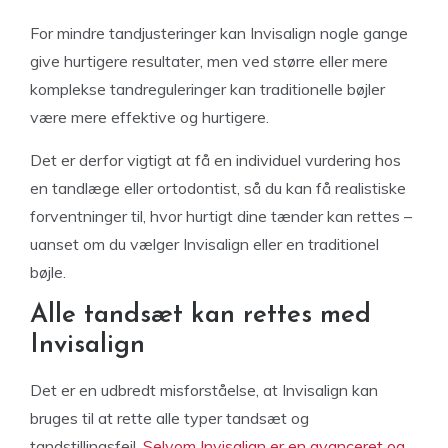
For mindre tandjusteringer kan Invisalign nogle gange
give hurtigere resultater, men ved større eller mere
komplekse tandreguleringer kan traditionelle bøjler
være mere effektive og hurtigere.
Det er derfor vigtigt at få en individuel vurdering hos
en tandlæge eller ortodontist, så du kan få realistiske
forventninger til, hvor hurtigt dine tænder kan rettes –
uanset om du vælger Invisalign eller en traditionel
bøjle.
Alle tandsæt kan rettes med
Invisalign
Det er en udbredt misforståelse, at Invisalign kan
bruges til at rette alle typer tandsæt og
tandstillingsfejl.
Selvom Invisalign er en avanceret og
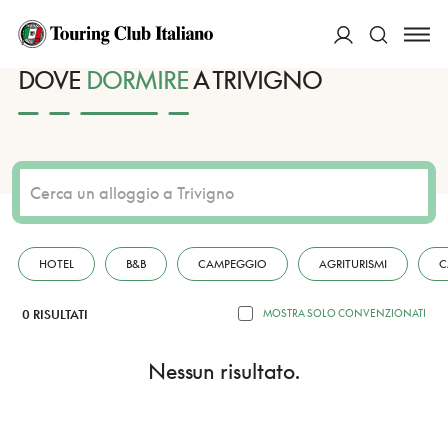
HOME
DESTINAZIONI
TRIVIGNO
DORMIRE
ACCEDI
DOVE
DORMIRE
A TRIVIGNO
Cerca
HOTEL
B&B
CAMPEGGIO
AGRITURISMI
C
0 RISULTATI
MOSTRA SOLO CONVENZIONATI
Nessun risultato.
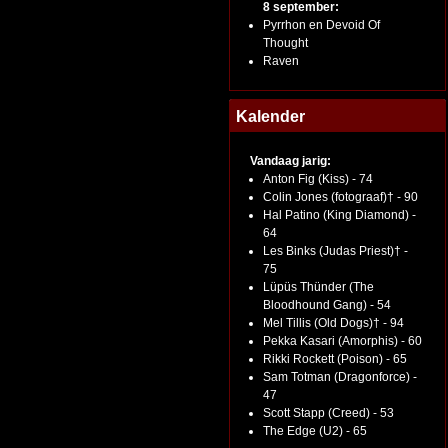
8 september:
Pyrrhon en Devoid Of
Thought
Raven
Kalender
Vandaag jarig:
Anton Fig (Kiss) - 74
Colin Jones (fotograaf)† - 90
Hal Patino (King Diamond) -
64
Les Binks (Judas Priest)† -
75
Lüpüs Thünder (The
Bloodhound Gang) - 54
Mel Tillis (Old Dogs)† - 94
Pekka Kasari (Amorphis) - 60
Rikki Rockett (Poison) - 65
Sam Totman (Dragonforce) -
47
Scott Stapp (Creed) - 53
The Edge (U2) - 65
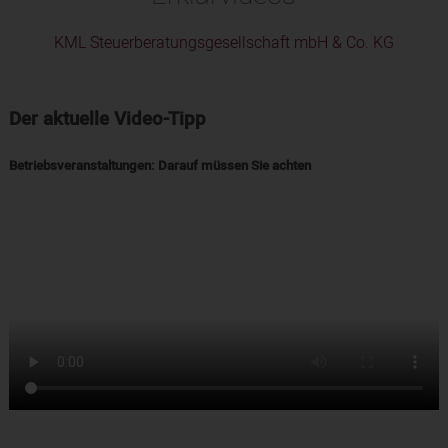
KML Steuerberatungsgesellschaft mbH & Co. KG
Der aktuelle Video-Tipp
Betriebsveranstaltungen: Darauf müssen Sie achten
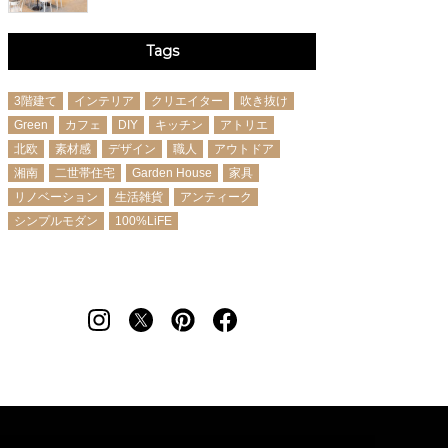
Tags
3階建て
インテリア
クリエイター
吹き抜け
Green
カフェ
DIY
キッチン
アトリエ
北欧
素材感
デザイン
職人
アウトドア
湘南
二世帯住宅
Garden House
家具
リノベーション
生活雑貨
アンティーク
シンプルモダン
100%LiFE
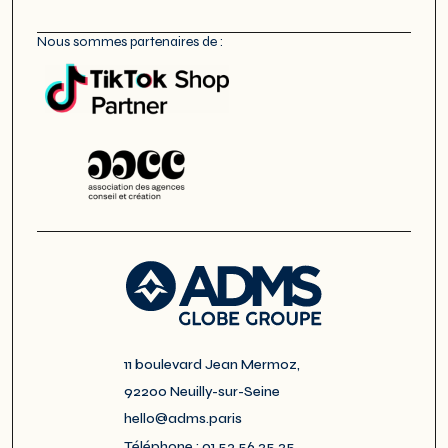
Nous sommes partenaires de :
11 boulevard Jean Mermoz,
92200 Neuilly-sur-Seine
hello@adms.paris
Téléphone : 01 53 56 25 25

» Task item
Reproduce each line of the entries in which the word "eller" is found.

» Exercise output
give hurtigere resultater, men ved større eller mere
en tandlæge eller ortodontist, så du kan få realistiske
uanset om du vælger Invisalign eller en traditionel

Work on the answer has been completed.